Back home and again, this is not an attack on renewable energy. To the contrary, wind and solar owners did not set the market rules. Those rules date from a time when the generation portfolios were a largely uniform, undifferentiated set of fossil and nuclear resources. The single-clearing price auction was the right answer then, but it is no longer the right answer for customers.
What are the solutions?
First, the markets need to take a page from Lord Keynes’ apocryphally attributed quotation that “When the facts change, I change my mind. What do you do, sir?”

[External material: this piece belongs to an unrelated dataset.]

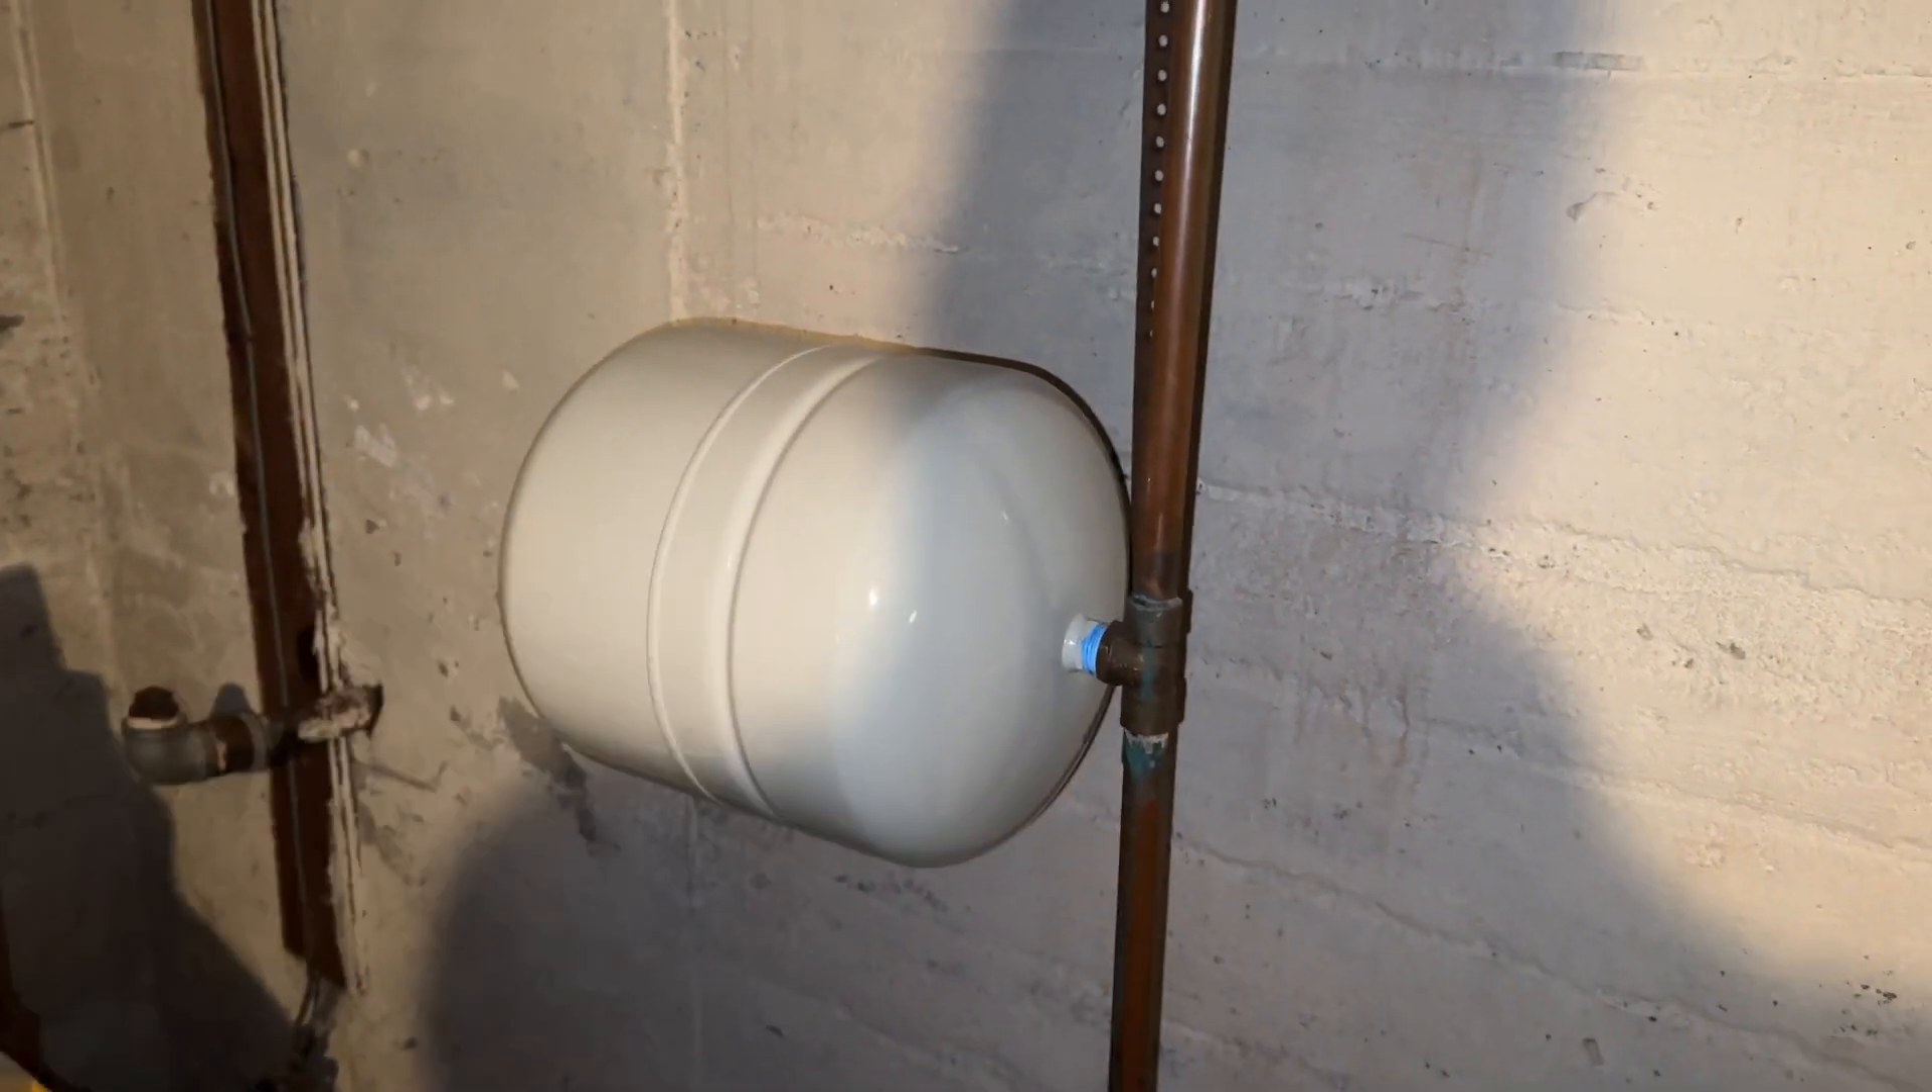And also noticing we have a domestic thermal expansion tank right there in the unpreferred orientation of installation horizontally.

A single clearing price auction is no longer a viable or desirable way to sell power. To put it in regulatory-speak, the prices emanating from single-price auctions are no longer “just and reasonable.” This is because the power market is now segmented into differentiated products. First, there is dispatchable generation like fossil, nuclear, and (to a lesser extent) storage that has attributes where it will show up when customers demand it. Second, there is non-dispatchable, variable generation that shows up when conditions allow. Markets clearing at a single price need to have homogenous products being sold into them, but this is no longer the case. While all electrons ultimately show up on the grid as an undifferentiated mass, the attributes they bring with them are different.

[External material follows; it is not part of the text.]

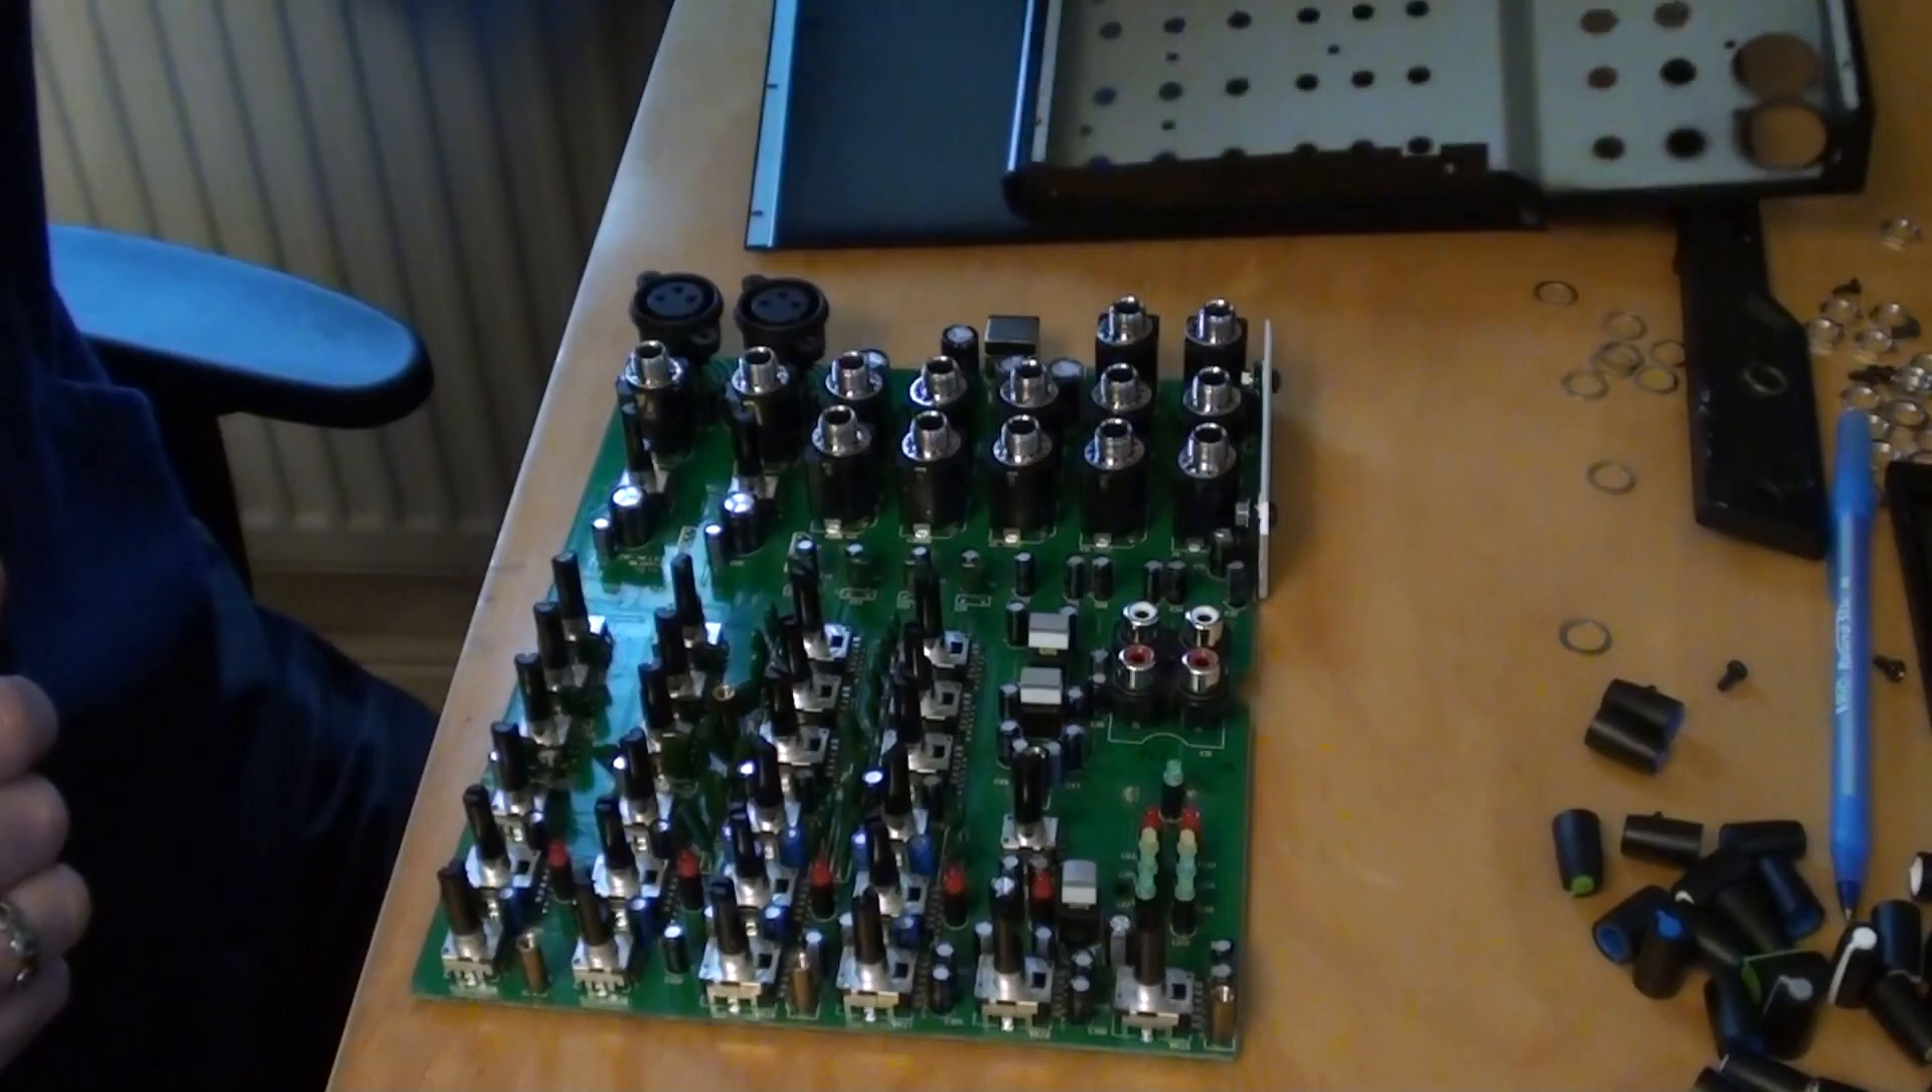I can gently lift the main part up and we're left with just the open circuit board.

The answer to what comes next is by no means easy or clear though. Reports from the U.K., the European Union, and Australia point to some sort of segmented bidding differentiating between dispatchable and non-dispatchable generation. But this becomes thorny quickly because some sort of around-market actor — the market operator itself — will need to pre-specify the attributes and respective demand curves for each bucket of differently attributed resources.

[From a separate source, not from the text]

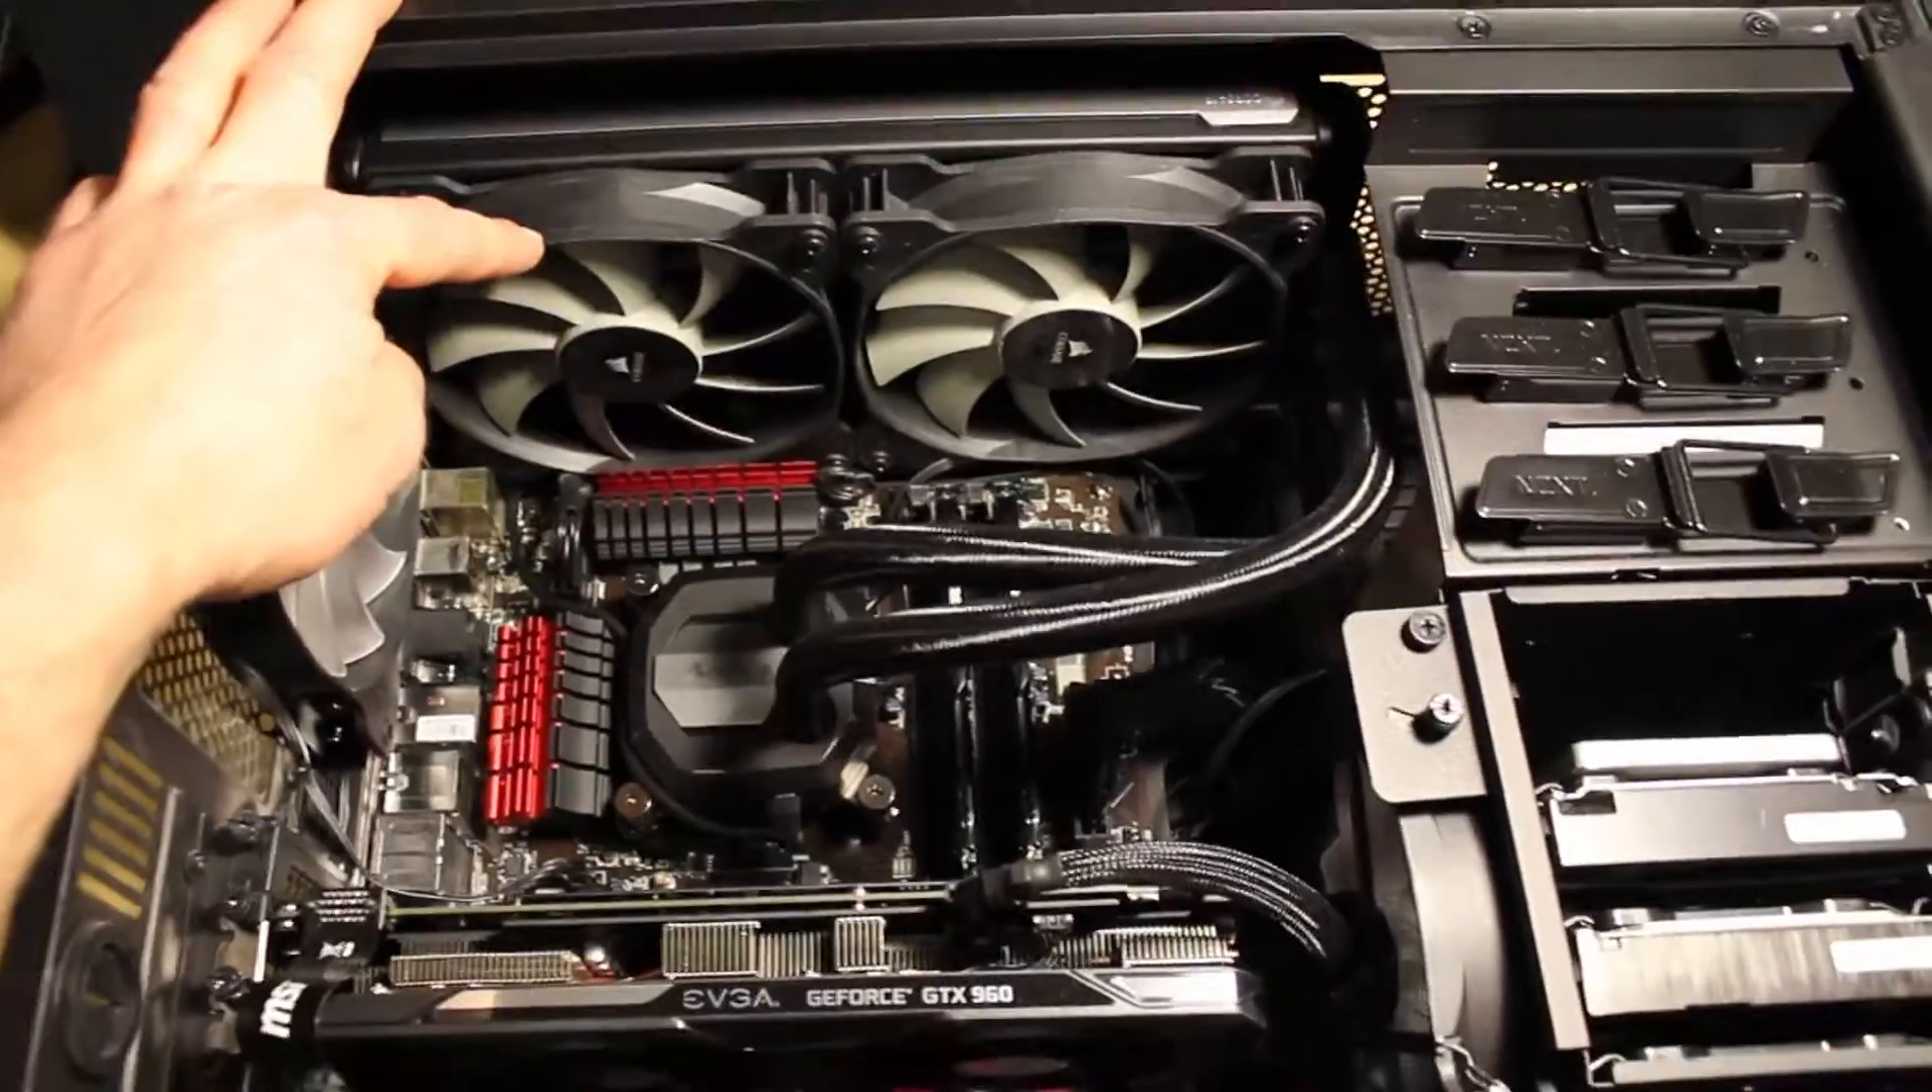So I've got the 240 millimeter exhaust fans here on the radiator for the Corsair H110.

This means that the resource mix between variable and dispatchable resources ultimately is going to be set through a planning exercise — meaning an IRP at the state level or an IRP-like-process-that-dare-not-be-acknowledged within the “market” context. Introducing more hidden and back-door assumptions to fine-tune a “market” outcome sounds like the same set of political economy incentives that were once used to assail the state-based IRP planning model.
While state efforts creating zero-emission credits to save nuclear units within RTO markets are a controversial tool for internalizing beneficial attributes not captured within marginal cost pricing models, that would be the path policymakers would be on in segmenting the current market construct. Seems hardly worth it, except as a face-saving exercise for the “market” construct.
An alternative step, and one that would be about as popular as telling a Texan that the ERCOT market may not be all it is cracked up to be, would be to go back to what must be acknowledged explicitly or implicitly: that a planning model must be embraced and validated to maintain resource adequacy and affordability in such a differentiated generation market. In a planned model, the variable generators do not get to earn outsized profits from an anomalous auction process. They do cover their costs, which is often the lowest on the system. The customers, in turn, get that cheap(er) power without paying a premium or jeopardizing grid stability.
“La Di Da Di” was released as the B-side to “The Show” where Slick Rick opens by saying to Doug E. Fresh:
Have you ever seen a show with fellas on the mic
With one-minute rhymes that don't come out right?
Some energy markets are currently producing prices that don’t come out right. For consumers, they bite. As customers get their latest bills, they will bite for politicians and regulators too.